When performing the task on a single workstation, we focused on how to fully exploit the parallelism from multicore CPUs. In a cluster environment, the difficulty lies in how to allocate the computational loads to different workstations. Therefore, a quantitative representation of the task should first be accomplished. According to the results from the second experiment, the average difference ratio of the partitioned loads maintained a relatively low level, which demonstrated that the estimation and the partitioning method could be used to decompose the computational loads. Furthermore, two temporal land cover layers covering mainland China were decomposed into multiple sub-datasets with even loads. Thus, this extremely time-consuming task was solved in a very short period of time.
In addition, two improvements should also be made in the near future. One regards the lack of assessment on how the geometry complexity influences the time consumption. Though time functions have given an approximate estimation of the observed time, some deep rules might have been covered up. Another improvement is in terms of applicability. All the tests were performed in a homogeneous environment, and all the workstations had an identical configuration. Actually, heterogeneous environments are very common, and some adjustments should be made.
As a matter of fact, the earth’s surface is changing at an amazing speed, and thus, more and more large-scale, short-period and high-resolution data are becoming available with the development of sensor technology. The proposed method was only used to achieve a two-temporal-layer LUCC analysis, and no geomorphic layers were involved for a deep-level analysis. When dealing with more temporal layers and thematic layers, the time costs will definitely increase sharply. Therefore, methods for how to perform the change analysis for a large-scale region, such as a country, a continent or even the globe, especially using high-performance computing facilities, is still a challenge that should be addressed.
5. Conclusions
This work presented a novel graph-based spatial decomposition to conquer the very heavy computational load when overlaying multi-temporal land cover data. This approach quantitatively represented the computational loads as graph vertices and edges, and balanced subtasks were formed through graph partitioning. Basically, PCC analysis was first conducted towards selecting the determining factors that influence the time usage. Then, stream scheduling was used to achieve an efficient parallel LUCC method. Together with a master-slave architecture connecting the distributed workstations and a stream scheduling method, we performed two experiments for testing the performance improvements on a single workstation and a cluster.

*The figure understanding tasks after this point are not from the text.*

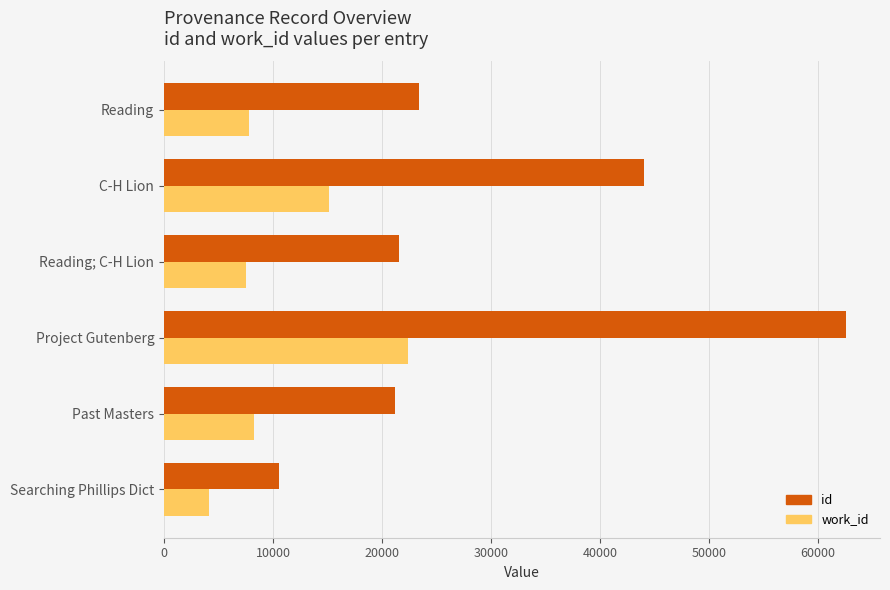

At which label is id closest to 36542?

C-H Lion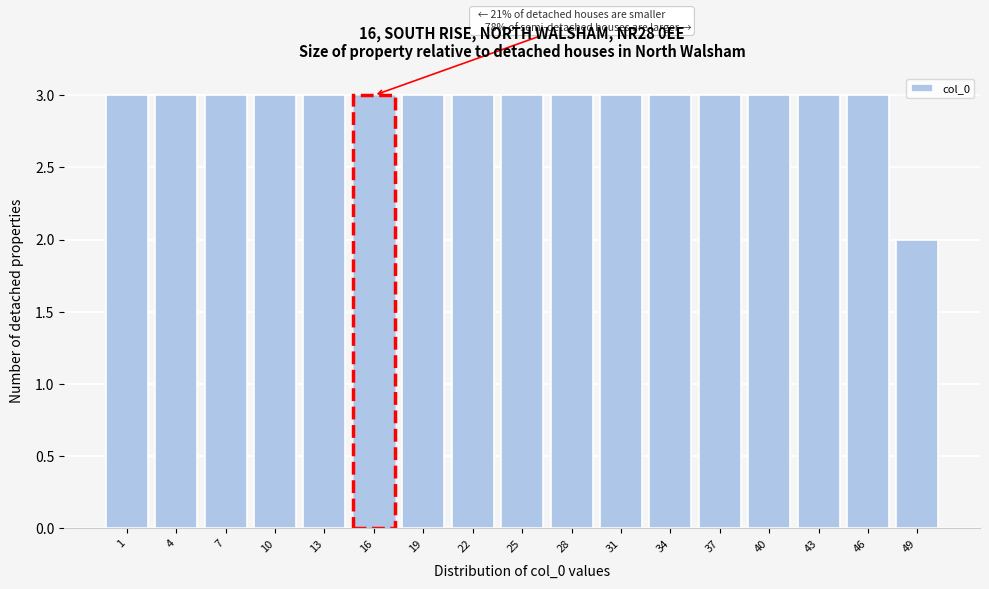

Reading left to right, extract all data points from this chart.

3	3	3	3	3	3	3	3	3	3	3	3	3	3	3	3	2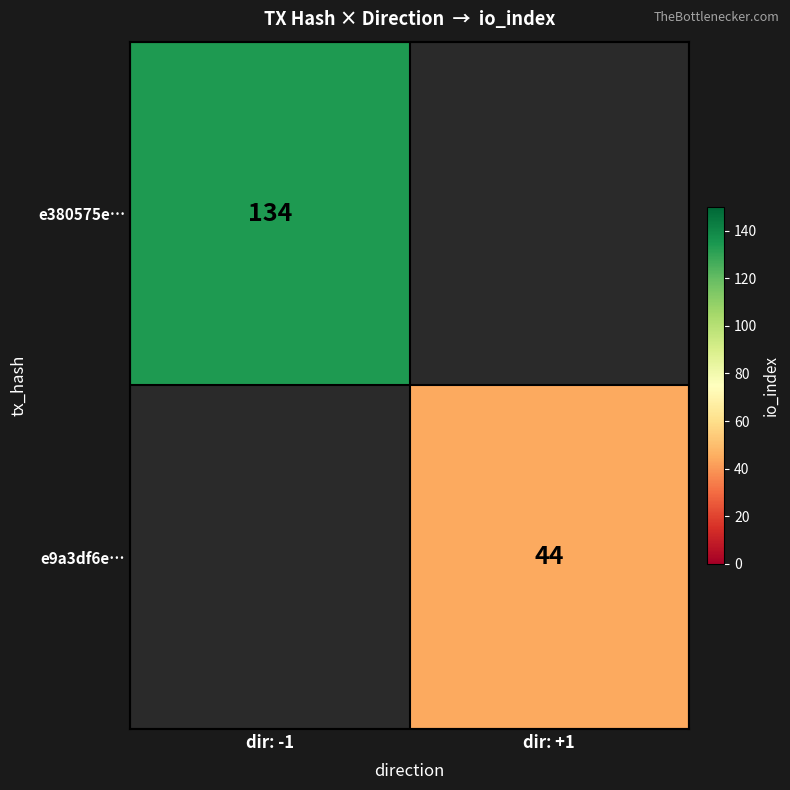

Is it true that e380575e… equals 73 at dir: -1?

False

Clearly, selecting the proper factors and regression methods can contribute to a unified representation that quantitatively transforms each of the procedures in a complex workflow to a time function with the data size as measurable variables. On this basis, graph-based spatial decomposition gives a balanced load allocation method, which not only considers the volume of the data to be processed, but also the spatial operations performed on the data. As a main research object, the LUCC analysis is thus optimized efficiently. It is worth mentioning that the consumed time was reduced from a two-week period to less than 6 h, for detecting the two-temporal changes over China.
In the near future, research should also be done to validate the feasibility of approach to raster maps and explore the potential influence of the geometric complexity that may also governs the parallel efficiency to some degree. In addition, a heterogeneous environment should also be considered.